● **SOURCE RECORDS**:
*****
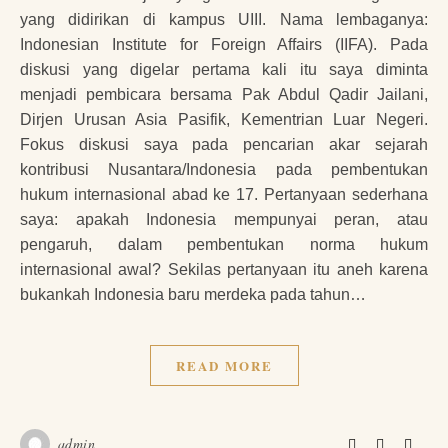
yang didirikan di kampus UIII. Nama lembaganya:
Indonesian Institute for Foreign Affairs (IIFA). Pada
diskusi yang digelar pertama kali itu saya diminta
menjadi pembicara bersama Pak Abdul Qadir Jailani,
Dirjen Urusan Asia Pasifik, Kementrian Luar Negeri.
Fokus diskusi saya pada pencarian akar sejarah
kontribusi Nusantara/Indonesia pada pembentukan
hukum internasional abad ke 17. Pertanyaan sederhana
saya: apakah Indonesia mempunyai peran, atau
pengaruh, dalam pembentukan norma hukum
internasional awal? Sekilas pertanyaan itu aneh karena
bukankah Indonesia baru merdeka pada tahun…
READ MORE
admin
*****
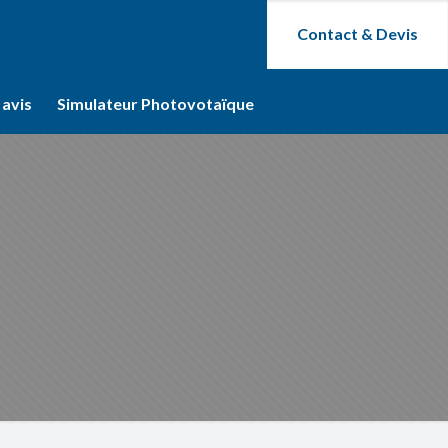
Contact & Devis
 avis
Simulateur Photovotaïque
*****
● **EXERCISE REQUIREMENTS**:
Go through the material and select each line with the string "diskusi" in it.

● **ANSWER TO THE PROBLEM**:
diskusi yang digelar pertama kali itu saya diminta
Fokus diskusi saya pada pencarian akar sejarah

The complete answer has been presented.